Random number-Set.seed(N) in R
I realize that one uses
set.seed()in R for pseudo-random number generation. I also realize that using the same number, like
set.seed(123)insures you can reproduce results.
But what I don't get is what do the values themselves mean. I am playing with several functions, and some use
set.seed(12345). What does that number mean (if anything)- and when should I use a different one.
Example, in a book I am working through- they use
set.seed(12345)when creating a training set for decision trees. Then in another chapter, they are using
set.seed(300)for creating a Random Forest.
Just don't get the number.
does this help? http://stackoverflow.com/questions/14684437/what-does-the-integer-while-setting-the-seed-mean Also ?set.seed() within R provides pretty good information.
The main point of using the seed is to be able to reproduce a particular sequence of 'random' numbers.
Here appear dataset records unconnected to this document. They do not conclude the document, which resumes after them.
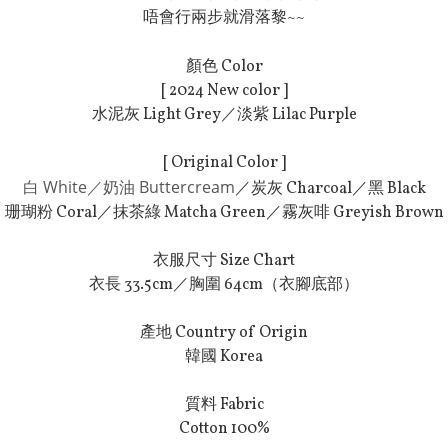
唔會行兩步就滑落黎~~
顏色 Color
[ 2024 New color ]
水泥灰 Light Grey
／淡紫 Lilac Purple
[ Original Color ]
白 White／奶油 Buttercream
／
炭灰 Charcoal
／黑 Black
珊瑚粉 Coral
／
抹茶綠 Matcha Green
／霧
灰啡 Greyish Brown
衣服尺寸 Size Chart
衣長 33.5cm／胸圍 64cm（衣腳底部）
產地 Country of Origin
韓國 Korea
質料 Fabric
Cotton 100%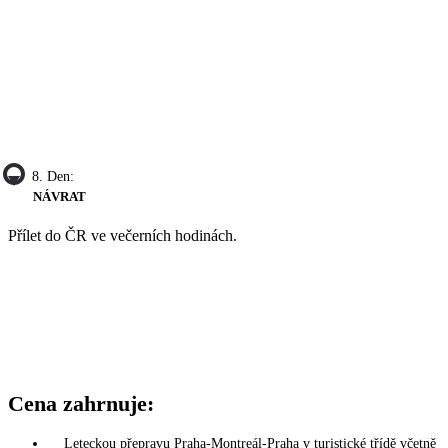
8. Den:
NÁVRAT
Přílet do ČR ve večerních hodinách.
Cena zahrnuje:
Leteckou přepravu Praha-Montreál-Praha v turistické třídě včetně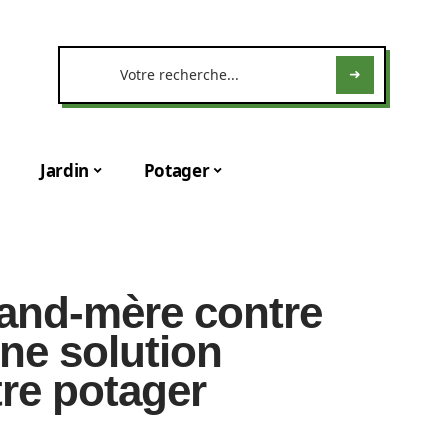
Jardin
Potager
and-mère contre
une solution
tre potager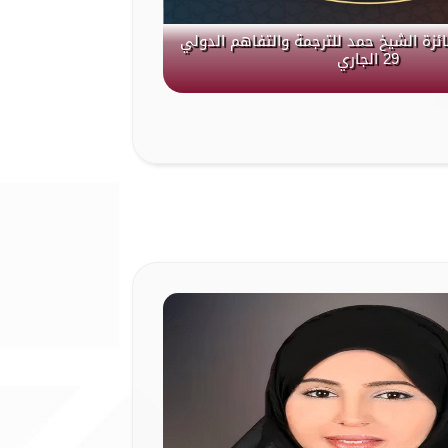
جائزة الشيخ حمد للترجمة والتفاهم الدولي
29 الجاري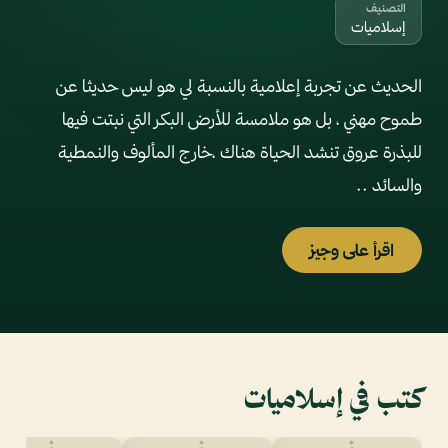
التصنيف
إسلاميات
الحديث عن تجربة إعلامية بالنسبة لي هو ليس حديثا عن
طموح مهني ، بل هو ملامسة للأرض البكر التي نبتت فيها
للبذرة عروق تنشد الحياة هناك ،خارج المألوف والنمطية
والسائد ..
اقرأ على وجيز
كتب في إسلاميات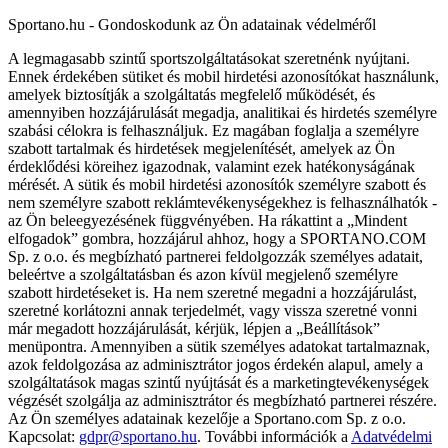
Sportano.hu - Gondoskodunk az Ön adatainak védelméről
A legmagasabb szintű sportszolgáltatásokat szeretnénk nyújtani.
Ennek érdekében sütiket és mobil hirdetési azonosítókat használunk,
amelyek biztosítják a szolgáltatás megfelelő működését, és
amennyiben hozzájárulását megadja, analitikai és hirdetés személyre
szabási célokra is felhasználjuk. Ez magában foglalja a személyre
szabott tartalmak és hirdetések megjelenítését, amelyek az Ön
érdeklődési köreihez igazodnak, valamint ezek hatékonyságának
mérését. A sütik és mobil hirdetési azonosítók személyre szabott és
nem személyre szabott reklámtevékenységekhez is felhasználhatók -
az Ön beleegyezésének függvényében. Ha rákattint a „Mindent
elfogadok” gombra, hozzájárul ahhoz, hogy a SPORTANO.COM
Sp. z o.o. és megbízható partnerei feldolgozzák személyes adatait,
beleértve a szolgáltatásban és azon kívül megjelenő személyre
szabott hirdetéseket is. Ha nem szeretné megadni a hozzájárulást,
szeretné korlátozni annak terjedelmét, vagy vissza szeretné vonni
már megadott hozzájárulását, kérjük, lépjen a „Beállítások”
menüpontra. Amennyiben a sütik személyes adatokat tartalmaznak,
azok feldolgozása az adminisztrátor jogos érdekén alapul, amely a
szolgáltatások magas szintű nyújtását és a marketingtevékenységek
végzését szolgálja az adminisztrátor és megbízható partnerei részére.
Az Ön személyes adatainak kezelője a Sportano.com Sp. z o.o.
Kapcsolat:
gdpr@sportano.hu
. További információk a
Adatvédelmi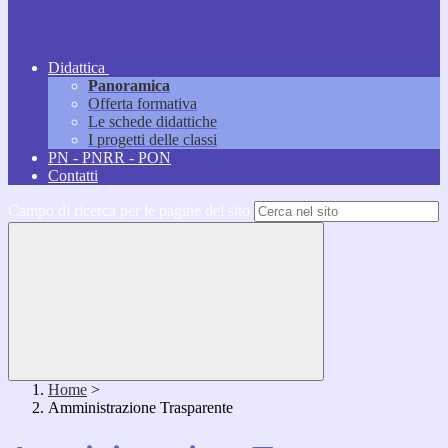
Didattica
Panoramica
Offerta formativa
Le schede didattiche
I progetti delle classi
PN - PNRR - PON
Contatti
Campo di ricerca per le pagine del sito
Home
>
Amministrazione Trasparente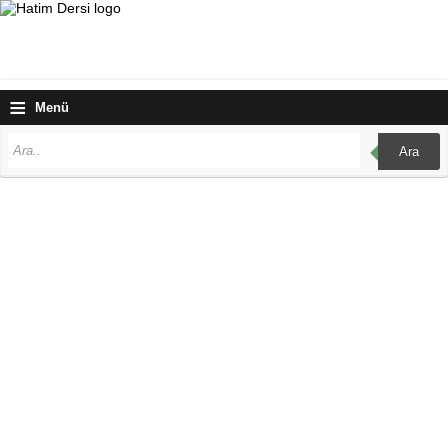
≡
Menü
Ara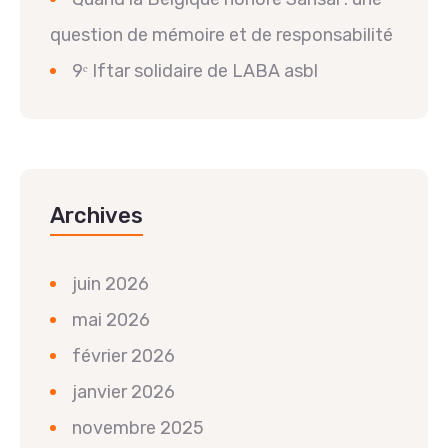
question de mémoire et de responsabilité
9ᵉ Iftar solidaire de LABA asbl
Archives
juin 2026
mai 2026
février 2026
janvier 2026
novembre 2025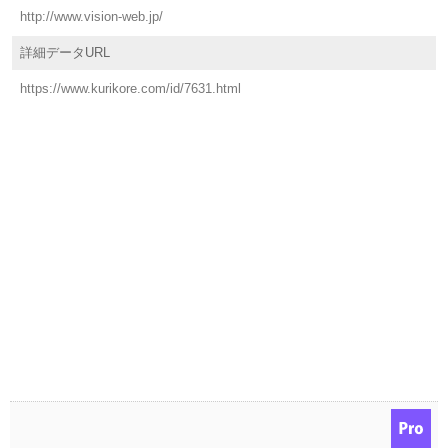
http://www.vision-web.jp/
詳細データURL
https://www.kurikore.com/id/7631.html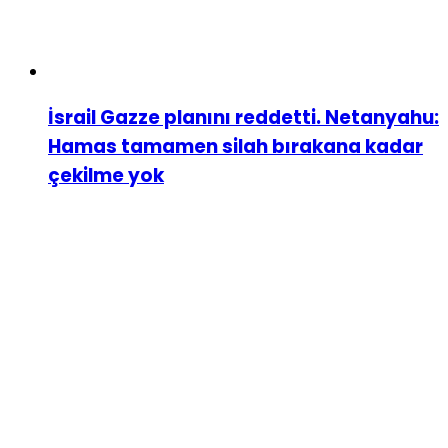
İsrail Gazze planını reddetti. Netanyahu:
Hamas tamamen silah bırakana kadar
çekilme yok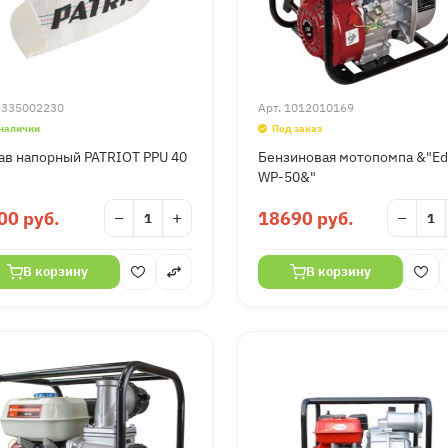
.
335002230
Арт.
1012010169
 наличии
Под заказ
ав напорный PATRIOT PPU 40
Бензиновая мотопомпа &"E
WP-50&"
00 руб.
−
+
18690 руб.
−
В корзину
В корзину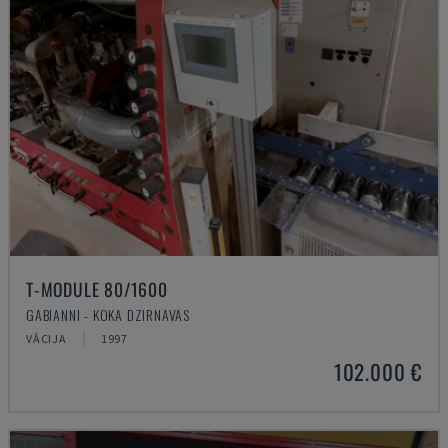
T-MODULE 80/1600
GABIANNI - KOKA DZIRNAVAS
VĀCIJA
1997
102.000 €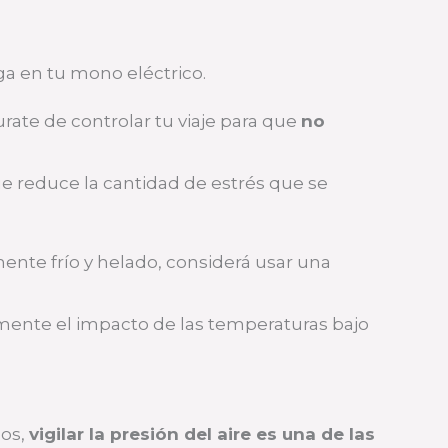
ga en tu mono eléctrico.
rate de controlar tu viaje para que
no
ue reduce la cantidad de estrés que se
mente frío y helado, considerá usar una
mente el impacto de las temperaturas bajo
los,
vigilar la presión del aire es una de las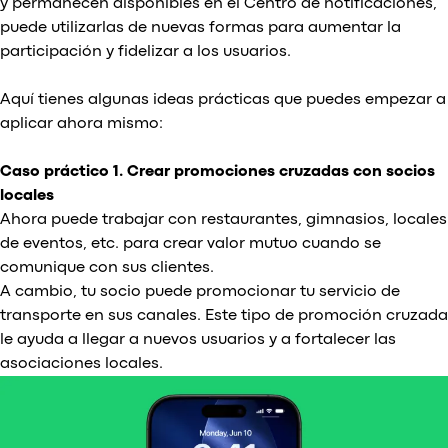
y permanecen disponibles en el Centro de notificaciones,
puede utilizarlas de nuevas formas para aumentar la
participación y fidelizar a los usuarios.
Aquí tienes algunas ideas prácticas que puedes empezar a
aplicar ahora mismo:
Caso práctico 1. Crear promociones cruzadas con socios
locales
Ahora puede trabajar con restaurantes, gimnasios, locales
de eventos, etc. para crear valor mutuo cuando se
comunique con sus clientes.
A cambio, tu socio puede promocionar tu servicio de
transporte en sus canales. Este tipo de promoción cruzada
le ayuda a llegar a nuevos usuarios y a fortalecer las
asociaciones locales.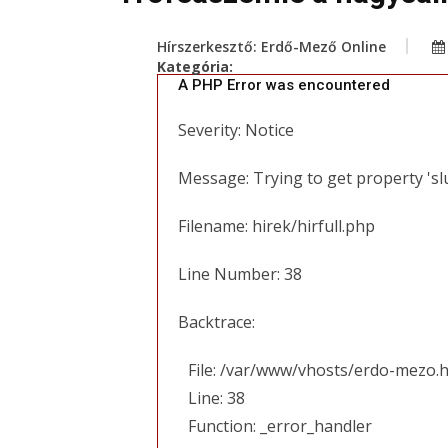
Hírszerkesztő: Erdő-Mező Online
Kategória:
A PHP Error was encountered
Severity: Notice
Message: Trying to get property 'sl
Filename: hirek/hirfull.php
Line Number: 38
Backtrace:
File: /var/www/vhosts/erdo-mezo.h
Line: 38
Function: _error_handler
Generally speaking, if you don't need to be able to do that, you *wouldn't* set the seed. The seed itself carries no inherent meaning except it's a way of telling the random number generator 'where to start'. You might think of it a bit like the relationship between a PIN number and your bank account. The PIN is associated with a long string of numbers (your account number), but it's not inherently an interpretable quantity (there is *an* interpretation, but in setting it, you ignore that).
Just a comment: I recommend to set random generator only (i) to debug a script, to find some particular errors, etc. or (ii) to send/publish results so they can be checked.
The seed number you choose is the starting point used in the generation of a sequence of random numbers, which is why (provided you use the same pseudo-random number generator) you'll obtain the same results given the same seed number. As far as your second question is concerned, this short snippet from the description of the equivalent functionality in Stata might be helpful:
We cannot emphasize this enough: Do not set the seed too often. To see why this is such a bad idea, consider the limiting case: You set the seed, draw one pseudorandom number, reset the seed, draw again, and so continue. The pseudorandom numbers you obtain will be nothing more than the seeds you run through a mathematical function. The results you obtain will not pass for random unless the seeds you choose pass for random. If you already had such numbers, why are you even bothering to use the pseudorandom-number generator?